Whenever people addressed me as an art critic, I felt it more like a symptom of our local art scene, trying desperately to make up some art critics that in reality do not exist. The fact is that, art criticism is still almost an impossible career here and now. Our art scene, at this stage, is facing a dilemma. We need more professionals for different positions, but we cannot support them in career terms, especially those without institutional backup. The paucity of criticism, I think, owes as much to this problematic demand as of its lack in supply.
It is probably commonsense that an art scene is foremost about, but importantly not only about, artists and artworks. Besides the production front, there are the reception end, the media in between, plus the academic, the commercial aspects, together with the stated policy and invisible politics of various funding bodies, as well as different physical institutions. An art critic is not only useful in assessing their performance, but in bringing about a dialogue in-between them. Contemporary art has long envisioned discourse as part of its constitution, which also explains why critic turns curator is so popular nowadays.
What critics want is relatively simple, just an open platform for contributions that be able to draw at least the arts circle attention. Only via free exchange and textual accumulation of ideas, could more meaningful discussions move on to a higher level. Our art scene however failed to satisfy even this minimum need, as there are fewer and fewer spaces for contributions in the media. When rooms for trials are reduced, diversity and dynamics will inevitably also diminish.

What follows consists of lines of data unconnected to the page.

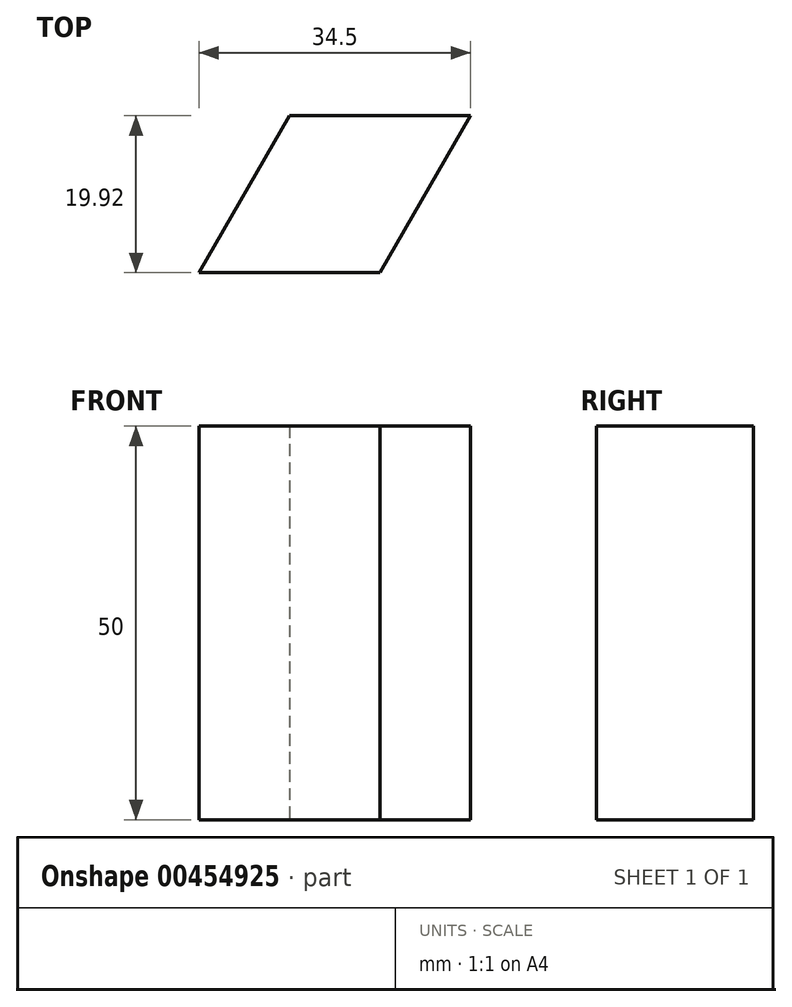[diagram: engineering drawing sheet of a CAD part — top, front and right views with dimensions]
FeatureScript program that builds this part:
annotation { "Feature Type Name" : "Feature", "Feature Type Description" : "" }
export const myFeature = defineFeature(function(context is Context, id is Id, definition is map)
    precondition{}
    {
        {
            var Q0;
            Q0=qCreatedBy(makeId("Top.planeOp"),FACE);
            var sketch = newSketch(context, id + "F0", { "sketchPlane" : qUnion([Q0])});
            skLineSegment(sketch, "E0", {"start": v(-11.5, -9.73) * mm, "end": v(11.5, -9.73) * mm});
            skLineSegment(sketch, "E1", {"start": v(11.5, -9.73) * mm, "end": v(23, 10.19) * mm});
            skLineSegment(sketch, "E2", {"start": v(23, 10.19) * mm, "end": v(0, 10.19) * mm});
            skLineSegment(sketch, "E3", {"start": v(0, 10.19) * mm, "end": v(-11.5, -9.73) * mm});
            skPoint(sketch, "E4", {"position": v(0, 0) * mm});
            skSolve(sketch);
        }
        {
            var Q0;
            Q0=qSketchRegion(id+"F0",true);
            var sketch = newSketch(context, id + "F1", { "sketchPlane" : qUnion([Q0])});
            skSolve(sketch);
        }
        {
            var Q0;
            Q0=makeQuery(id+"F0.imprint","IMPRINT",FACE,{"disambiguationData":[TD([[makeQuery(id+"F0.imprint","IMPRINT",EDGE,{"derivedFrom":sQuery(id+"F0.wireOp",EDGE,"E0")}),1.0]])]});
            var Q1;
            Q1=sQuery(id+"F0.wireOp",EDGE,"E0");
            var Q2;
            Q2=sQuery(id+"F0.wireOp",EDGE,"E1");
            var Q3;
            Q3=sQuery(id+"F0.wireOp",EDGE,"E3");
            var Q4;
            Q4=sQuery(id+"F0.wireOp",EDGE,"E2");
            extrude(context, id + "F2", {"entities" : qUnion([Q0]), "surfaceEntities" : qUnion([Q1, Q2, Q3, Q4]), "depth" : 50 * mm});
        }
    });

From my experience, most editors prefer arts policy discussion to proper art criticism, topics that have more social relevance. This is quite essential, since the powers of different local authorities are often unchecked, while their decisions lacked transparency. However, it has also the danger of overshadowing reviews. We have actually over a thousand local exhibitions each year, unfortunately, most of them disappeared without stirring any critical responses. And what good does it do, if the many new art archives are collecting nothing substantial but invitation postcards?
It is true that as more artists are get funding from the Arts Development Council (ADC), articles commissioning for exhibition catalogues are rising, but it could never replace the reviews. How to generate a space for independent contributors is still an urgent issue. The present mentality of ADC letting each small field, like dance or visual art, publishing their own criticism, is not only an inefficient, out-dated mode, more fatalistically, it restricts the potential readership.
It seems that our administrators have simply too strong an opinion on what they want (instead of what the practitioners truly need or could provide), and too rigid a bureaucracy to response to the spontaneous local artistic practices. ADC now do support some critics associations, but like the bi-monthly of the International Association of Theatre Critics (HK), it cannot even fulfill the ADC guideline to pay the contributors! And they are supposed to fight for critic’s rights?
If ADC had sponsored the art criticism website aRTHK that I founded, by lifting the cost of traditional publication, I could at least manage to pay some reasonable fee to the writers. Yet, I am happy that aRTHK is still independent today, for we could speak as much against article 23 as we want there. The continuous neglect of the local development of art criticism, one might perhaps have the right to fear, is a sort of hidden criticism censorship by the authorities via resource allocation priority.